Recorded data: Begin
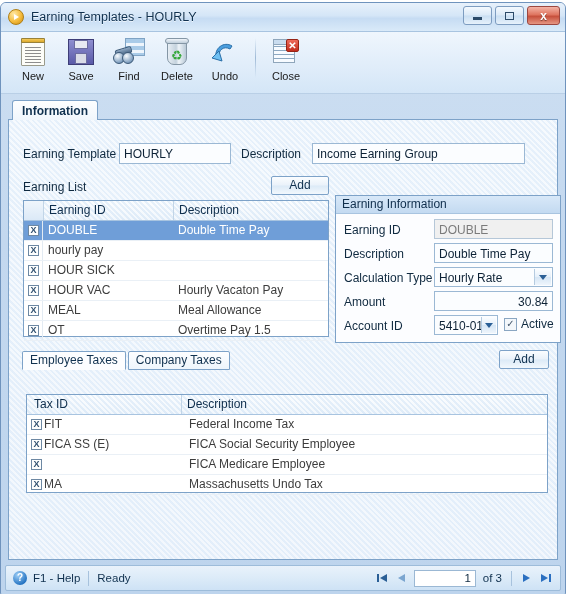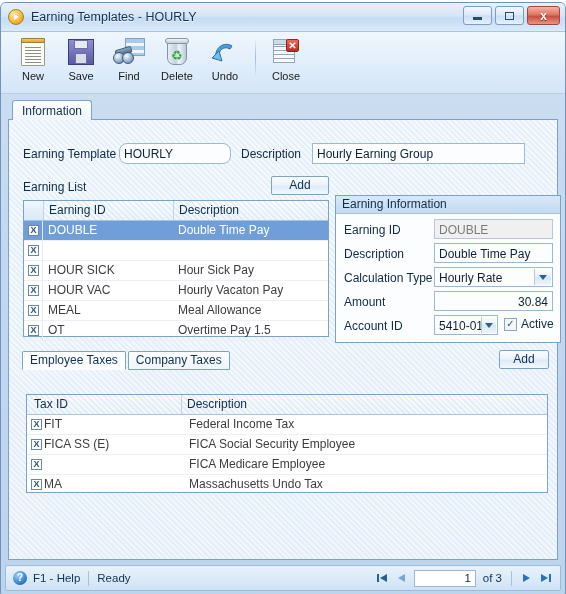--- a/index.html
+++ b/index.html
@@ -183,20 +183,21 @@
   #client {
     flex: 1 1 auto;
     margin: 6px 7px 0 7px;
     position: relative;
   }
   #tabstrip {
     height: 20px;
     display: flex; align-items: flex-end;
     position: relative; z-index: 2;
     padding-left: 4px;
+    font-weight: bold;
   }
   .tab-top {
     height: 20px; box-sizing: border-box;
     padding: 2px 9px 0 9px;
     font-size: 12px; color: #10314f;
     background: linear-gradient(180deg,#fdfeff 0%,#f0f6fc 100%);
     border: 1px solid #7da2c8; border-bottom: none;
     border-radius: 3px 3px 0 0;
     line-height: 16px;
   }
@@ -421,23 +422,23 @@
 
   <div id="client">
 
     <div id="tabstrip">
       <div class="tab-top">Information</div>
     </div>
 
     <div id="tabpage">
 
       <div class="lbl" style="position:absolute;left:14px;top:27px;">Earning Template</div>
-      <div class="field" style="position:absolute;left:110px;top:23px;width:112px;height:21px;border-radius:8px;">HOURLY</div>
+      <div class="field" style="position:absolute;left:110px;top:23px;width:112px;height:21px;">HOURLY</div>
       <div class="lbl" style="position:absolute;left:232px;top:27px;">Description</div>
-      <div class="field" style="position:absolute;left:303px;top:23px;width:213px;height:21px;">Hourly Earning Group</div>
+      <div class="field" style="position:absolute;left:303px;top:23px;width:213px;height:21px;">Income Earning Group</div>
 
       <div class="lbl" style="position:absolute;left:14px;top:60px;">Earning List</div>
       <div class="btn" style="position:absolute;left:262px;top:56px;width:58px;height:19px;">Add</div>
 
       <div class="grid" style="left:14px;top:80px;width:306px;height:137px;">
         <div class="grid-head">
           <div class="gridhead-corner"></div>
           <div class="gh sep" style="width:130px;flex:0 0 130px;">Earning ID</div>
           <div class="gh" style="flex:1 1 auto;">Description</div>
         </div>
@@ -446,27 +447,27 @@
               <div class="rowidx">
                 <div class="xbox">X</div>
               </div>
               <div class="gc" style="width: 130px; flex: 0 0 130px;">DOUBLE</div>
               <div class="gc" style="flex: 1 1 auto;">Double Time Pay</div>
             </div>
             <div class="grid-row">
               <div class="rowidx">
                 <div class="xbox">X</div>
               </div>
+              <div class="gc" style="flex: 1 1 auto;">hourly pay</div>
             </div>
             <div class="grid-row">
               <div class="rowidx">
                 <div class="xbox">X</div>
               </div>
               <div class="gc" style="width: 130px; flex: 0 0 130px;">HOUR SICK</div>
-              <div class="gc" style="flex: 1 1 auto;">Hour Sick Pay</div>
             </div>
             <div class="grid-row">
               <div class="rowidx">
                 <div class="xbox">X</div>
               </div>
               <div class="gc" style="width: 130px; flex: 0 0 130px;">HOUR VAC</div>
               <div class="gc" style="flex: 1 1 auto;">Hourly Vacaton Pay</div>
             </div>
             <div class="grid-row">
               <div class="rowidx">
Recorded data: End
**What is required:** Which lines of the data include the word "Description"? Copy each one.

**Exercise result:**
       <div class="lbl" style="position:absolute;left:232px;top:27px;">Description</div>
           <div class="gh" style="flex:1 1 auto;">Description</div>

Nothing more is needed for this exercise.